Слава Будде! - буддизм все же не догма. Говорят, сам Будда благословил адаптацию своего учения к условиям разных мест. Так, история буддизма в Китае с момента его проникновения туда почти 2000 лет назад - это история гибкого приспособления, впитывания местной философии и народных религий. Буддийская этика также сильно изменялась под китайским влиянием. Иначе тхеравадины буддисты могли бы осуждать китайских монахов за жизнь на подаяния, прием пищи после полудня или ношение "неправильных" одежд, не оголяющих правое плечо. А китайские буддисты могли бы ругать тибетских собратьев за поедание мяса животных... 
И все-таки, остается вопрос о том, кем и как установлены патриархальные традиции, записанные в буддийских скрижалях? И почему в этих древних книгах нет записей о великих или известных буддийских монашках? 
Считается, что большая часть буддийского учения была составлена учениками Будды уже после того, как он покинул реку перерождений, растворившись в нирване. И все эти ученики были мужчинами! Вдобавок, уцелевшие каноны многократно подвергались "выборочному" переписыванию поздними буддийскими школами, крайне консервативно взиравшими на роль и место женщин в обществе и религии. Наиболее консервативными были школы Тхеравады и Махисакха буддизма. Но насколько их взгляды отвечали сути буддизма? Этот вопрос был также предметом споров с древних времен. А один из самых противоречивых вопросов учения, вытекавших из социального неравенства мужчин и женщин, сводился к тому: МОГУТ ЛИ ЖЕНЩИНЫ ДОСТИГАТЬ СОСТОЯНИЯ БУДДЫ?

▶ [Фрагменты материала]
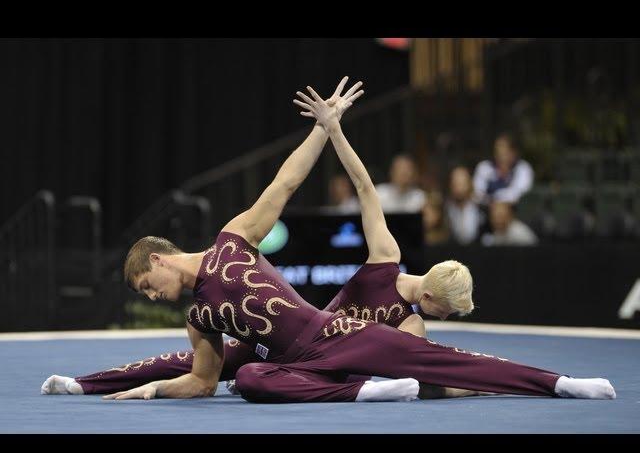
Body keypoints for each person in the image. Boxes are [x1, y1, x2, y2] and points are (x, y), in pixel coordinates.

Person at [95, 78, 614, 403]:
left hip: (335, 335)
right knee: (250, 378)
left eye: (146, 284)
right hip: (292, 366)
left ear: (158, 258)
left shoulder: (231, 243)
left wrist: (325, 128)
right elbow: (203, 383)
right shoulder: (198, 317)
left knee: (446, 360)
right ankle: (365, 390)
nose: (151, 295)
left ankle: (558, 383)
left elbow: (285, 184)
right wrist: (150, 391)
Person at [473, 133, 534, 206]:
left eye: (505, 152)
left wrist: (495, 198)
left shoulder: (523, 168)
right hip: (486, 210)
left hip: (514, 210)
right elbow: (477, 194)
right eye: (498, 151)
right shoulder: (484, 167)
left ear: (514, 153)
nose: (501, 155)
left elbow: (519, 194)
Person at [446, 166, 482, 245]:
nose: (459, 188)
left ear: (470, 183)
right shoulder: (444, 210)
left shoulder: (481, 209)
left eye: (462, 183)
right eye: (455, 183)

---

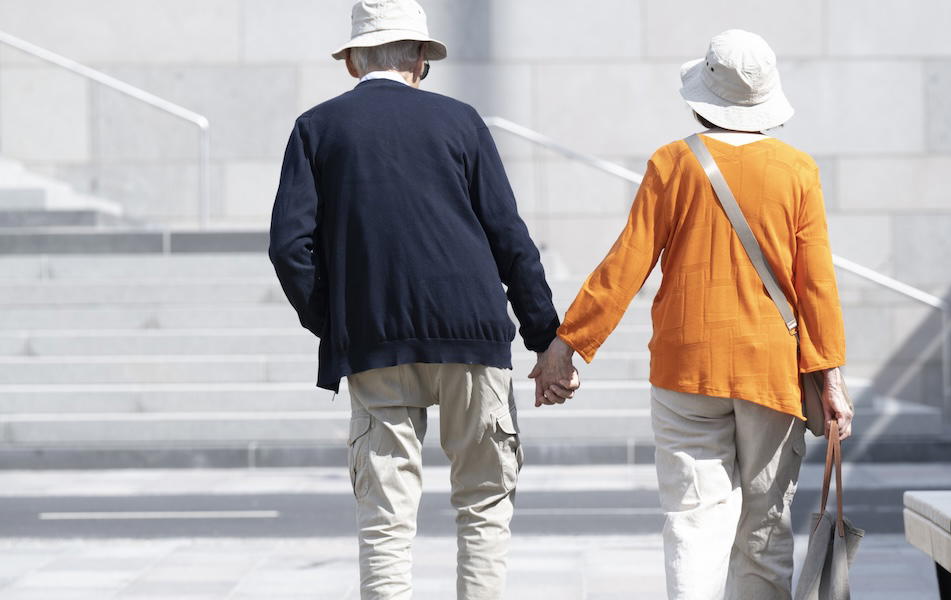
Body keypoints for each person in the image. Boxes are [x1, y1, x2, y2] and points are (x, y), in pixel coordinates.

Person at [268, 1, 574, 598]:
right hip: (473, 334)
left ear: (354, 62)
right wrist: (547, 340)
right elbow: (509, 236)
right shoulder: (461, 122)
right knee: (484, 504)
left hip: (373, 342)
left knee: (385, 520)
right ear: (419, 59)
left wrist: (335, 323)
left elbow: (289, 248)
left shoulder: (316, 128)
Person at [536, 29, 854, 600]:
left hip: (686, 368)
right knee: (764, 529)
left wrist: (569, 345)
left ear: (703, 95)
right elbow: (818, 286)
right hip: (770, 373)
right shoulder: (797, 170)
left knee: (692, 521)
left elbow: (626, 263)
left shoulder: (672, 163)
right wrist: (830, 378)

▶ [Примените прочитанное]
• 1. Какие школы буддизма в тексте о буддизме названы наиболее консервативными?
• 2. Продолжите текст о буддизме, начав сразу после его последнего предложения.
Материал для работы не понадобится.

▶ [Ожидаемые результаты]
• 1. Школы Тхеравады и Махисакха буддизма.

• 2.
Например, школа Махисакха уверяет, что женщины служат воплощением похоти и, независимо от личных усилий, никогда не смогут превратиться в Будду. Более умеренные школы оставляют этот вопрос открытым и уверяют, что хотя женщины и имеют "зловонные" тела, ревностное почитание буддизма поможет им переродиться в мужчину, и уж потом достигнуть состояния Будды. 
Классическая "Лотосовая сутра" приводит историю о превращениях 8-летней Драконовой девочки, легко постигшей учение Будды. Когда ретивые буддисты оспорили ее способность достичь состояния Будды, девочка в миг обратилась в драгоценный камень, в 3000 раз драгоценней всех вещей на земле. Она поднесла этот камень Будде и сказала: "Скорость, с которой я превращусь в Будду, будет еще быстрее этой". После этих слов Драконовая девочка тут же превратилась в мужчину и удалилась на юг, в нирвану. 
Эта версия с превращением получила новое выражение в более позднем учении Махаяны (Большой Колесницы), которое всячески поддерживает женщин в служении буддизму и говорит, что они могут стать Буддой, оставаясь в своих женских телах. В Вималакирти-нирдеша сутре, муж Шарипутра, вечно сомневающийся в способности женщин к превращению в Будду, обсуждает этот вопрос с небесной дивой Диваканья. В ходе спора Диваканья превращает себя в Шарипутру, а его - в себя, дав ему понять, что сводить все внимание к вопросам пола - ошибка. А смена внешности женщины на внешность мужчины - ошибка, основанная на другой ошибке, то есть, ошибка вдвойне. Сам Будда говорил Асакья Будде о существовании в прошлом "огненной эры", когда все люди были только женщинами. Эти женщины поклонялись Будде, понимали "благородную истину", по которой жизнь - это страдание, и были способны достигнуть состояния Будды в своем женском обличье
На Тайване одним из самых популярных буддийских святых считается Мать Будда - Гуаньинь. Приходя в храм, местные буддисты сжимают в ладонях палочки благовоний и преклоняют колени перед статуей Гуаньинь, редко задумываясь над тем, является ли Мать-Будда, с ее "телом мужчины и лицом женщины", мужчиной или женщиной? Или же не мужчиной и не женщиной? 

Если и вы однажды предстанете перед ликом Будды, задайте себе такой же вопрос. Скорее всего, вы так и не найдете точный ответ. Но это и не важно! Важен не пол, а милосердие, которым Будда одаривает все живое, в какой бы ипостаси он ни являлся в наш мир.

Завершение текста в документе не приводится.